Le tribunal a exclu un crime contre l’humanité et a limogé le général Yáñez pour la mort d’un jongleur à Panguipulli

Le septième tribunal de garantie a prononcé la destitution du directeur général des carabiniers, Ricardo Yáñez, pour sa responsabilité de commandement dans le décès d’un jongleur dans la commune de Panguipulli, région de Los Ríos, enregistré en février 2021.

Le jour des faits, le caporal des carabiniers Juan González a abattu le jongleur Francisco Martínez, après qu’il ait résisté à un contrôle de police et s’est jeté sur l’homme en uniforme avec deux engins de jonglage qualifiés d' »armes blanches, de type machette ».

Pour cette affaire, en février dernier, la Cour suprême a confirmé que l’homme en uniforme avait agi en légitime défense et qu’il ne pouvait être inculpé d’un crime.

Tu pourrais aussi aimer:

Cependant, en parallèle, le ministère public enquêtait sur les autorités de l’époque, après une plainte de la Commission nationale des droits de l’homme, qui affirmait que cette affaire s’inscrivait dans le cadre d’un crime contre l’humanité.

Dans ce contexte, l’avocat de la défense du général Yáñez, Jorge Martínez, a demandé au tribunal d’ordonner le renvoi de son client.

L’audience a commencé après 11h00 et a été présidée par la juge Marcia Figueroa.
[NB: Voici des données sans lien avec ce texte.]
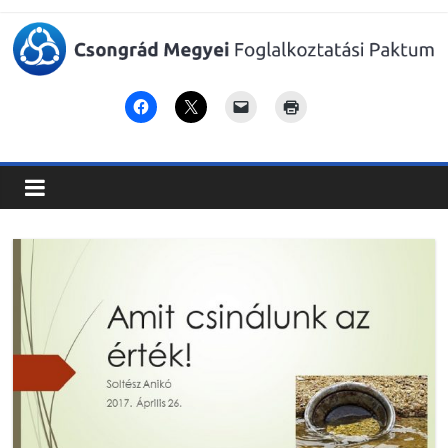
Csongrád
Megyei
Foglalkoztatási
Paktum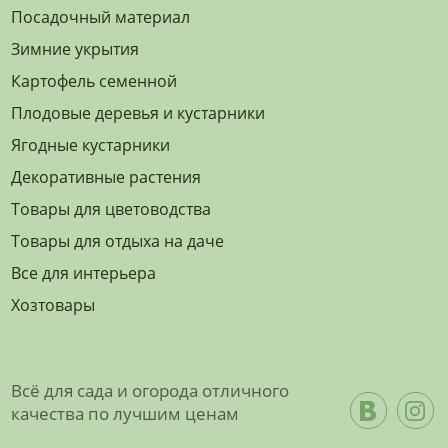
Посадочный материал
Зимние укрытия
Картофель семенной
Плодовые деревья и кустарники
Ягодные кустарники
Декоративные растения
Товары для цветоводства
Товары для отдыха на даче
Все для интерьера
Хозтовары
Всё для сада и огорода отличного
качества по лучшим ценам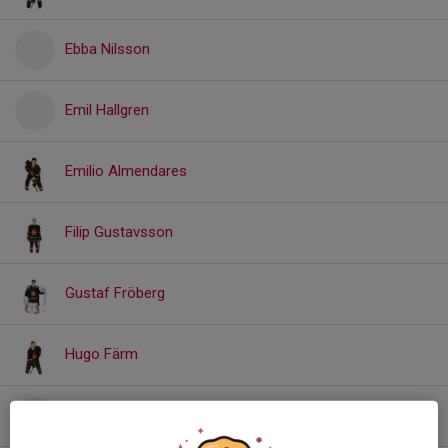
Ebba Nilsson
Emil Hallgren
Emilio Almendares
Filip Gustavsson
Gustaf Fröberg
Hugo Färm
Liam Konjetic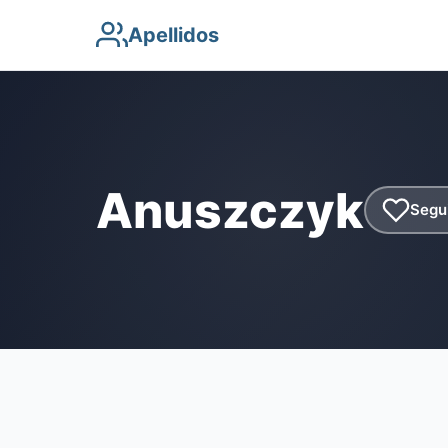
Apellidos
Anuszczyk
Segu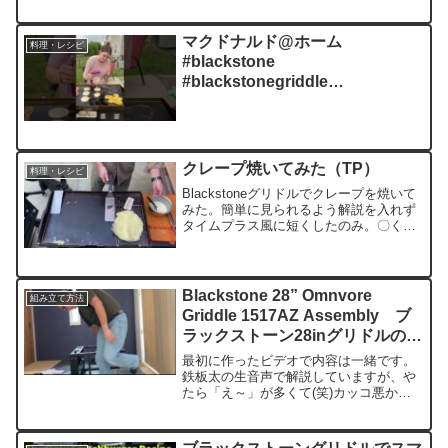
ングリドル2:46 フードプレップ3:41 ブラ
ックストーングリドルの味付け方法5:07
36インチのブラックス...
マクドナルド@ホーム
料理・レシピ
#blackstone
#blackstonegriddle
#breakfastfordinner
#blackstonecooking
#dinnerideas
クレープ焼いてみた（TP）
料理・レシピ
Blackstoneグリドルでクレープを焼いて
みた。簡単に見られるよう解説を入れず
タイムプラス風に短くしたのみ。〇く広
げるための本格的なＴ字型棒は使わず、
スパチュラだけでどこまで出来るかを試
した。このあとにクレープシュゼットで
フランベして食...
Blackstone 28” Omnvore
組み立て方法
Griddle 1517AZ Assembly ブ
ラックストーン28inグリドルの組
み立て方法。鉄板太の解説。
最初に作ったビデオで内容は一緒です。
鉄板太の生音声で解説していますが、や
たら「え～」が多くて(笑)カッコ悪かっ
たので後日AI音声で作り直しました。ア
メリカの家庭用屋外調理器である
Blackstoneグリドル組み立ての様子。ガ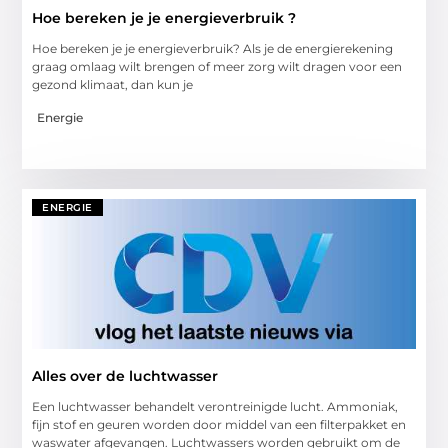
Hoe bereken je je energieverbruik ?
Hoe bereken je je energieverbruik? Als je de energierekening
graag omlaag wilt brengen of meer zorg wilt dragen voor een
gezond klimaat, dan kun je
Energie
ENERGIE
Alles over de luchtwasser
Een luchtwasser behandelt verontreinigde lucht. Ammoniak,
fijn stof en geuren worden door middel van een filterpakket en
waswater afgevangen. Luchtwassers worden gebruikt om de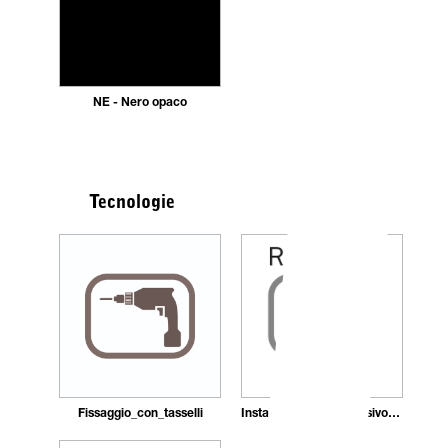
NE - Nero opaco
Tecnologie
Fissaggio_con_tasselli
Installazione_con_adesivo_in_pasta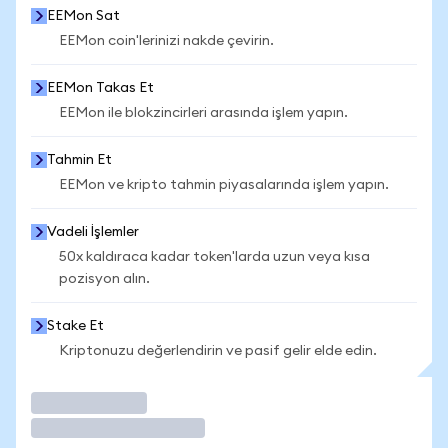
EEMon Sat
EEMon coin'lerinizi nakde çevirin.
EEMon Takas Et
EEMon ile blokzincirleri arasında işlem yapın.
Tahmin Et
EEMon ve kripto tahmin piyasalarında işlem yapın.
Vadeli İşlemler
50x kaldıraca kadar token'larda uzun veya kısa
pozisyon alın.
Stake Et
Kriptonuzu değerlendirin ve pasif gelir elde edin.
İşlem Yap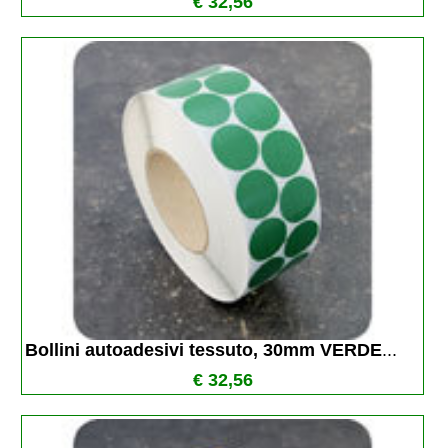
€ 32,56
Bollini autoadesivi tessuto, 30mm VERDE
...
€ 32,56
Après avoir écouté les arguments de Martínez -qui a rapporté que le jour des événements, le général Yáñez n’était pas opérationnel et qu’il y avait des rapports juridiques qui excluaient l’existence de crimes contre l’humanité-, le procureur du centre-nord Ximena Chong et la Commission nationale de droits de l’homme, le juge a décidé de donner raison à la défense.

Après l’audience, Jorge Martínez a fait valoir que la Commission nationale des droits de l’homme « avait lié l’incident de Panguipulli à l’existence de crimes contre l’humanité, ce qui est juridiquement incorrect, car il s’agissait d’un événement isolé survenu deux ans après la soi-disant épidémie sociale ».

Martínez a ajouté que « l’effet qui existe dans le traitement de ces affaires est que les tribunaux, dans de nombreux cas, n’exercent pas un examen de recevabilité correct, en particulier dans ce type de crime qui a une connotation nationale et mondiale très grave ».